*** Input records Section Begins ***

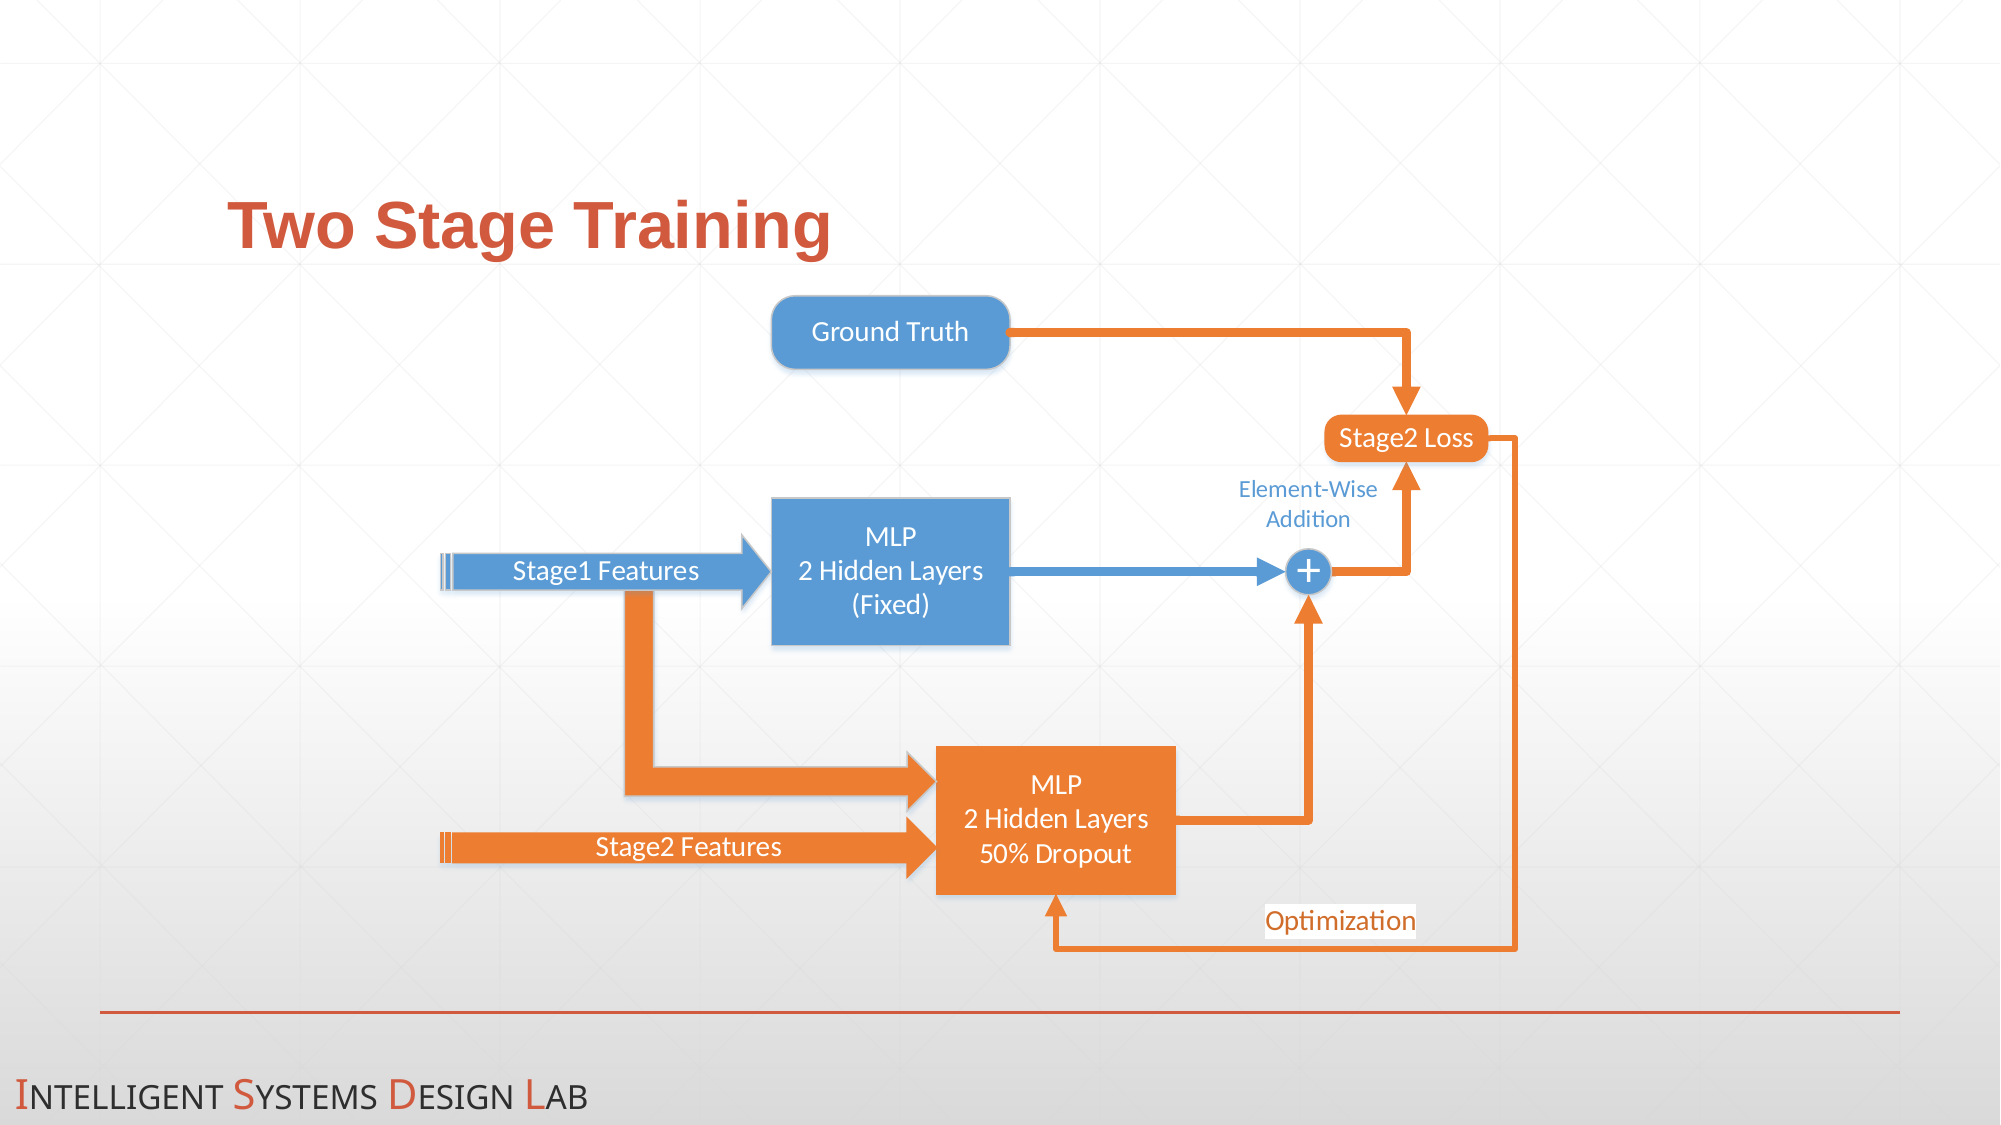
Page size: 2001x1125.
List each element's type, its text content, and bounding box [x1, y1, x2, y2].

*** Input records Section Ends ***
*** Input records Section Begins ***

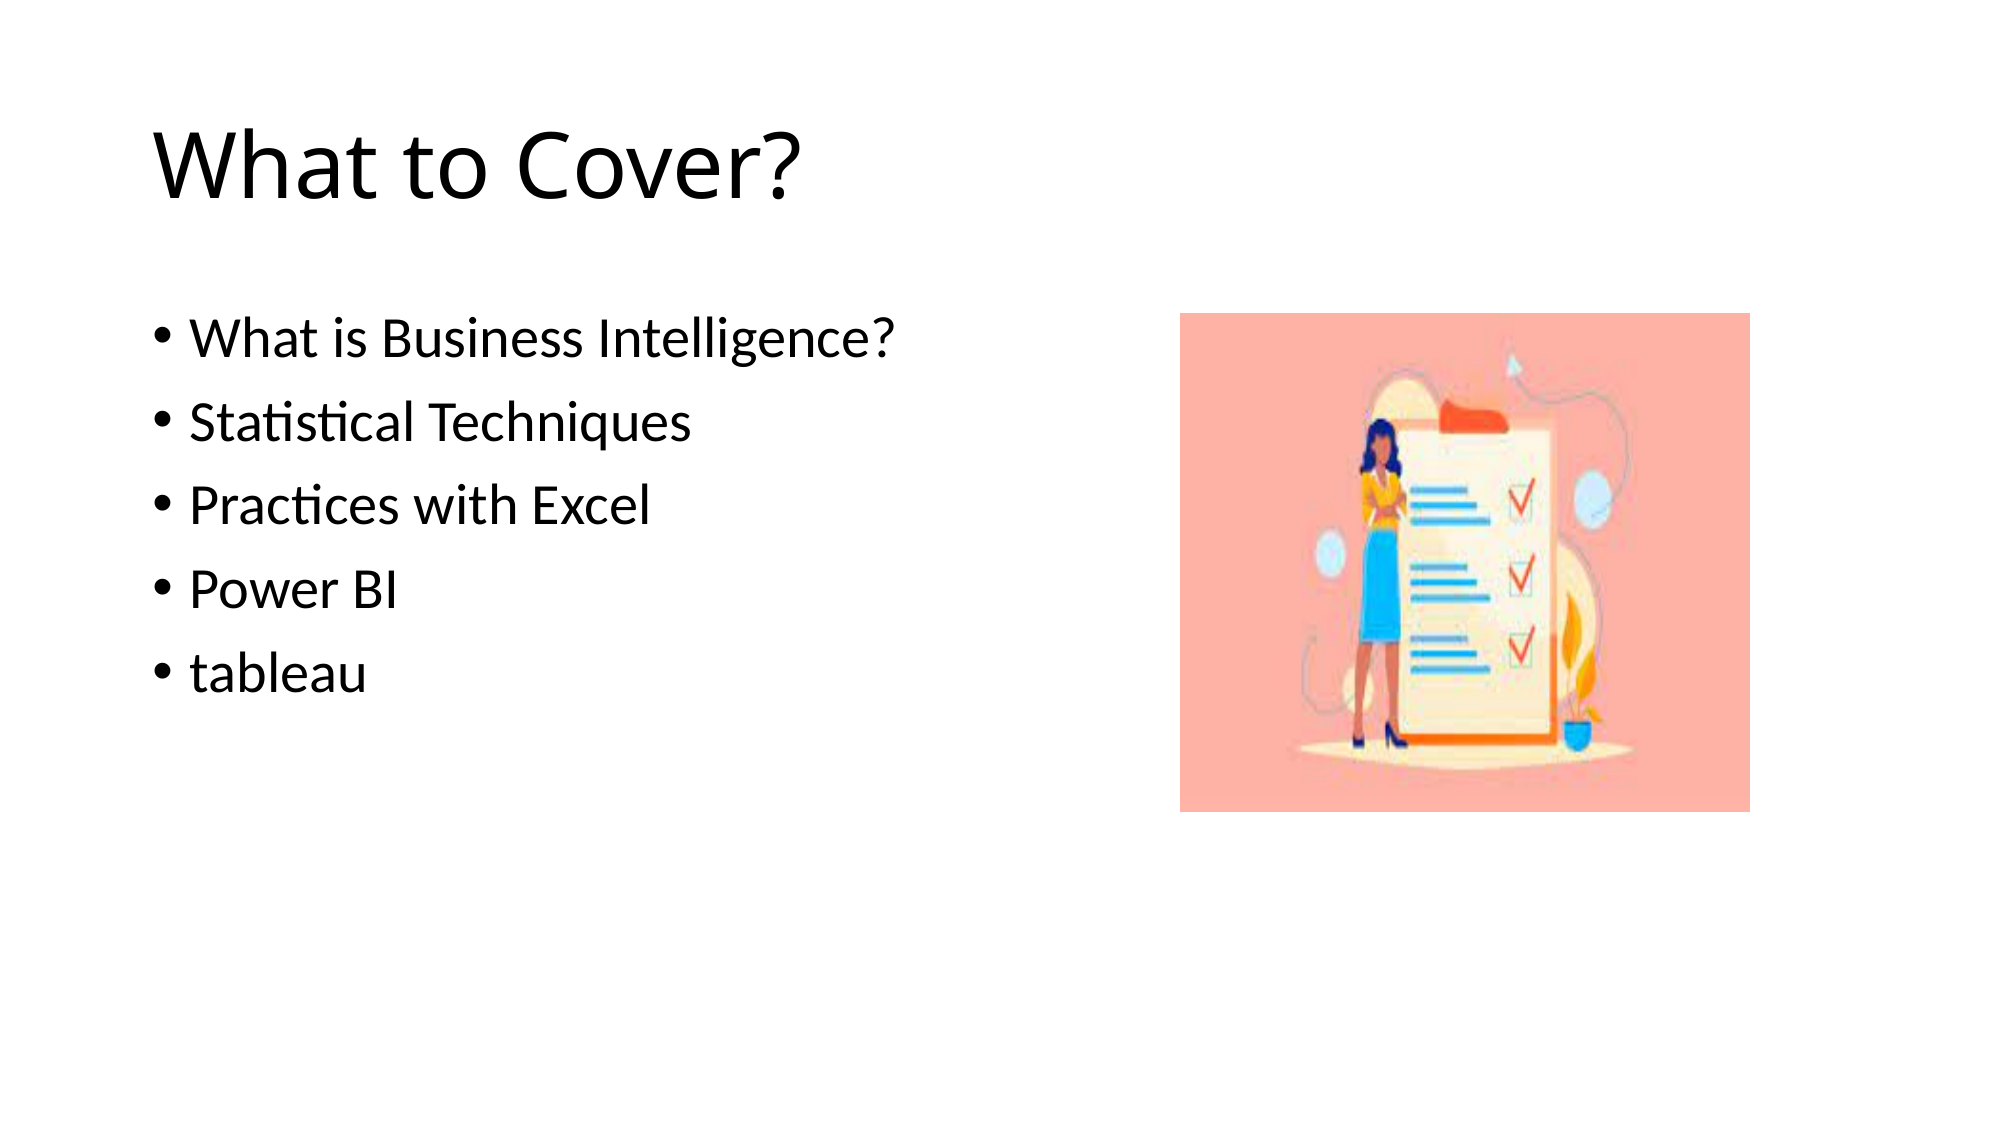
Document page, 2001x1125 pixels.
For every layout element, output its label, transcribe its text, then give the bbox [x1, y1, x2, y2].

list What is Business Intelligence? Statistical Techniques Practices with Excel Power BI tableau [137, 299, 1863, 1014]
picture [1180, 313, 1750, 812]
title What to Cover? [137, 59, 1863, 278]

*** Input records Section Ends ***

> **Job**
Using the entries above, extract exactly the span from the line with "Page size: 2001x1125." to the line with "List each element's", both lines included; leave out everything else.

> **The completed task**
Page size: 2001x1125.
List each element's type, its text content, and bounding box [x1, y1, x2, y2].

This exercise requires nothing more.